Michigan at Ohio State (Nov. 24): In the final game of the regular season, this storied rivalry adds a new twist this year. Michigan should enter this game as the representative for the Leaders division in the conference title game. But the Wolverines could have much more on the line, including a BCS bowl berth or even national championship hopes. Regardless of the outcome, this will be the final game of the year for the Buckeyes, which cannot play in the conference title game or a bowl game. Wouldn’t the boys in red love anything more than to ruin the season of their archrival? The Horseshoe will be rocking for this one, guaranteed.
STORYLINES to watch:
1. How will the “Meyer effect” affect the conference?

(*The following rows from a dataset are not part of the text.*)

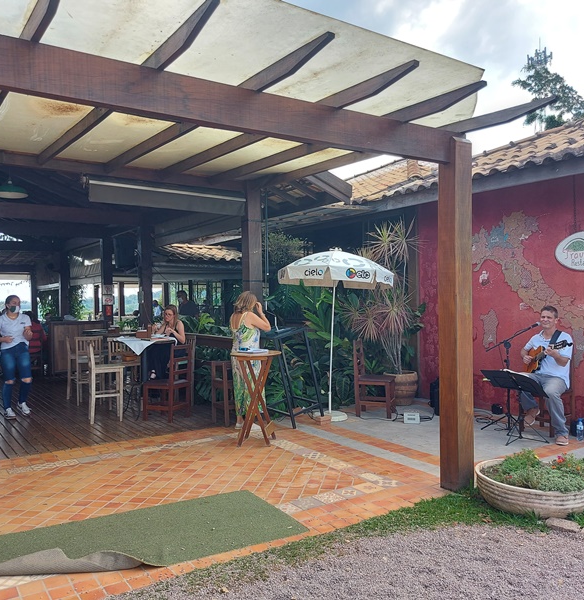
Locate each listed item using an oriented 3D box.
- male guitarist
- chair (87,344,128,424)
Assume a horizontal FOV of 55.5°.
[{"bbox_3d":[2.851,0.797,6.183,0.620,1.420,0.750,-1,0,45],"label":"male guitarist"},{"bbox_3d":[-2.442,1.062,7.267,0.460,1.030,0.410,-1,0,-38],"label":"chair"}]

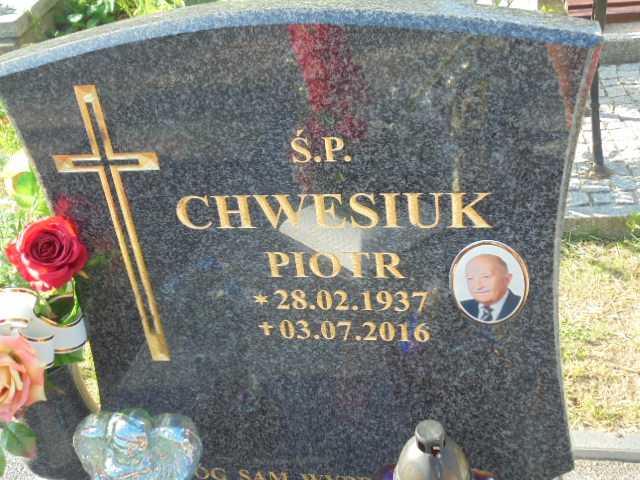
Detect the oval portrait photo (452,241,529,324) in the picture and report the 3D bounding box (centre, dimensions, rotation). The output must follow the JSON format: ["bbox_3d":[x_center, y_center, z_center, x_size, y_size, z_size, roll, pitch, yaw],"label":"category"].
[{"bbox_3d":[0.194,0.049,0.906,0.090,0.120,0.010,0,33,11],"label":"oval portrait photo"}]

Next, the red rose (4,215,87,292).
[{"bbox_3d":[-0.317,0.017,0.921,0.096,0.088,0.068,-19,0,-18],"label":"red rose"}]

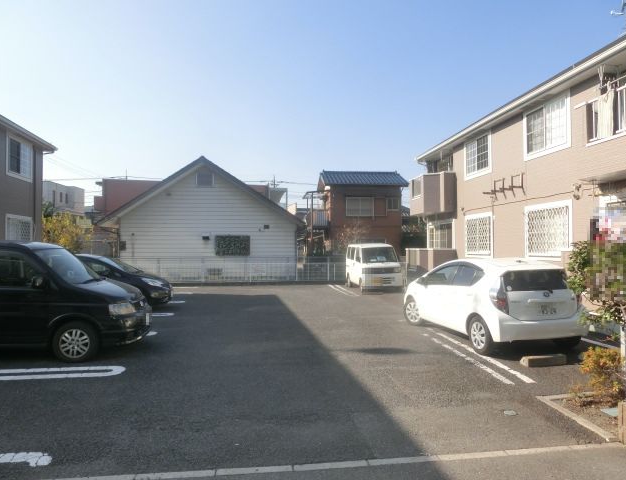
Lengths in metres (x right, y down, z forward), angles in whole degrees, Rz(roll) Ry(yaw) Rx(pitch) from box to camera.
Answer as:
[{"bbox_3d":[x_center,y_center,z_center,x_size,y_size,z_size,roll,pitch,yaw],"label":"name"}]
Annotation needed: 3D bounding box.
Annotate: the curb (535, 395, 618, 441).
[{"bbox_3d":[2.582,1.716,4.382,0.130,0.080,1.140,0,-1,-5],"label":"curb"}]

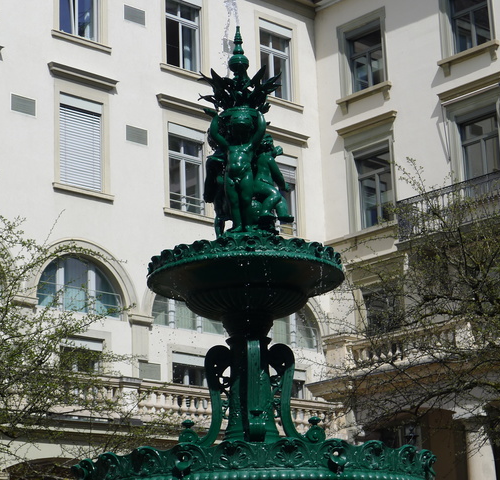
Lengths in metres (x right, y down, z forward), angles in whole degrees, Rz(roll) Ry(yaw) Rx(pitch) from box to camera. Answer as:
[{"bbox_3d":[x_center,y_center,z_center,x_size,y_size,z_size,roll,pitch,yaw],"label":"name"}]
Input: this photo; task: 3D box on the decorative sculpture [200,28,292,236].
[{"bbox_3d":[-0.028,-0.876,12.190,0.758,1.880,0.735,-2,-16,0],"label":"decorative sculpture"}]

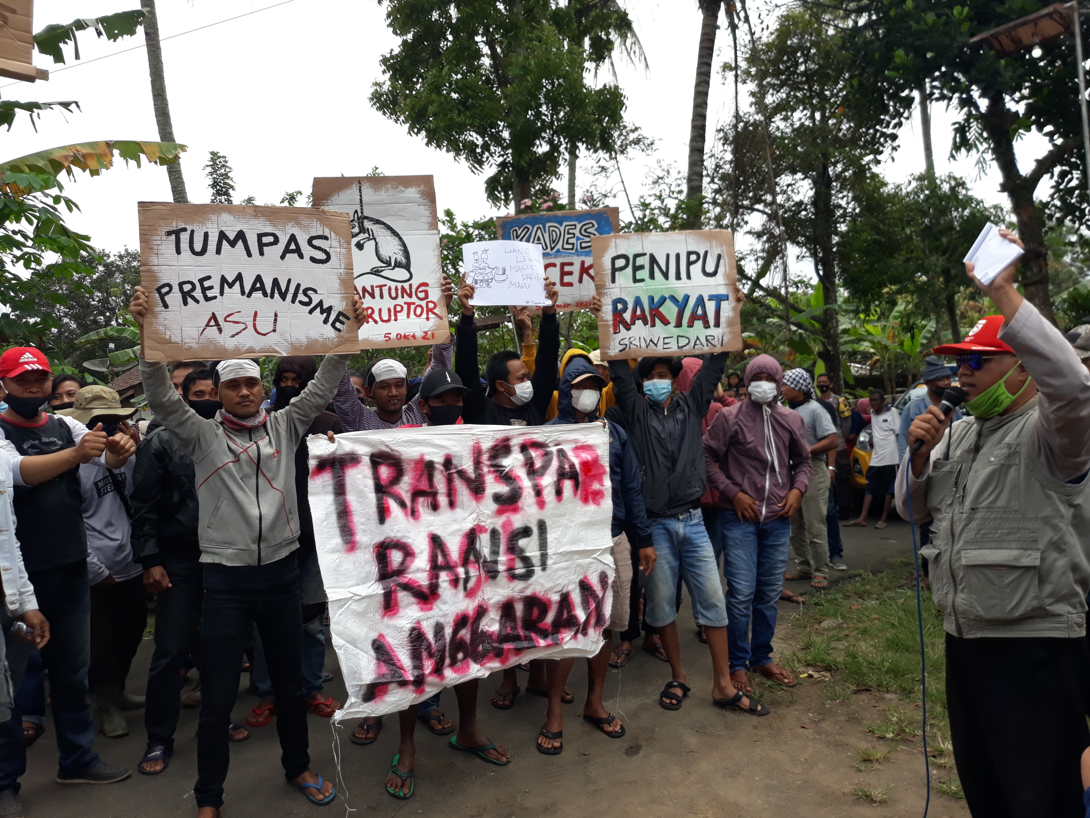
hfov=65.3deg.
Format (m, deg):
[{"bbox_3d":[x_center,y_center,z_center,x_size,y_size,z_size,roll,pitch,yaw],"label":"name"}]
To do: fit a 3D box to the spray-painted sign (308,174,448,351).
[{"bbox_3d":[-0.735,-0.650,3.720,0.560,0.770,0.030,-3,-7,-8],"label":"spray-painted sign"}]

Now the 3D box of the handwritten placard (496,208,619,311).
[{"bbox_3d":[0.087,-0.760,4.450,0.650,0.550,0.020,-4,3,-10],"label":"handwritten placard"}]

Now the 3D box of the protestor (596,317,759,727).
[{"bbox_3d":[0.643,0.451,4.048,0.760,1.890,0.500,0,2,-2],"label":"protestor"}]

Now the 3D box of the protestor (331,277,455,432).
[{"bbox_3d":[-0.696,0.415,3.767,0.600,1.980,0.450,-1,2,-16],"label":"protestor"}]

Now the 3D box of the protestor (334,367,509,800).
[{"bbox_3d":[-0.451,0.621,3.350,0.620,1.620,0.500,-1,1,-18],"label":"protestor"}]

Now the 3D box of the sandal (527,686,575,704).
[{"bbox_3d":[0.027,1.383,4.180,0.265,0.060,0.105,0,1,38],"label":"sandal"}]

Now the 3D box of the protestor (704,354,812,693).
[{"bbox_3d":[1.087,0.560,4.352,0.520,1.650,0.360,0,2,-8],"label":"protestor"}]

Urban Meyer is one of the best recruiting coaches in the nation. There’s no arguing that. Shortly after being named the head coach at Ohio State, Meyer was able to convince several major prospects to “flip” their commitments to join the Buckeyes in a Signing Day coup. While this is second nature in other conferences, especially the SEC, this is an entirely different way to play the game in Big Ten country. Will the so-called “Meyer effect” cause other coaches in the conference to step up their games when it comes to recruiting?
2. Can a team rise up to grab the spotlight away from the controversies?
Like it or not, a good deal of the attention in the Big Ten this year will go toward both Ohio State and Penn State, simply because of their circumstances. But Michigan has a huge opportunity in this opening week to turn the attention away from scandals and controversies and back to the football field. Michigan State also opens with an intriguing game against Boise State. Will either team have a strong enough performance to snag the spotlight?
3. Will Penn State be relevant?
It’s been a year like no other in State College. With the loss of a number of transfers – including star running back Silas Redd to USC – the Nittany Lions have a lot to overcome. But there are some pieces returning, including most of the defense and senior quarterback Matt McGloin. A lot will ride on how the team opens its season, particularly its Sept. 22 game against Temple. Last year, Penn State squeaked out a 14-10 win over the Owls, a game that Temple arguably should have won. If the Nittany Lions exit September with a winning record, the possibility of a 6-6 season will exist.
4. Can the Big Ten live up to expectations?
According to the Athlon Sports preseason ranking, there are three conferences with five teams each in the Top 25: The Big 12, the SEC … and the Big Ten. It wasn’t all that long ago that the Big Ten was criticized for its teams’ lackluster performances in bowl games. (Remember the 0-5 performance on Jan. 1, 2011?) Four of the five ranked teams – Michigan, Nebraska, Wisconsin and Michigan State – have the opportunity this season to make their marks on the national scene. Will this finally be the year – even without Ohio State and Penn State – that the Big Ten steps up to the same plate as the two perennial postseason powerhouse conferences?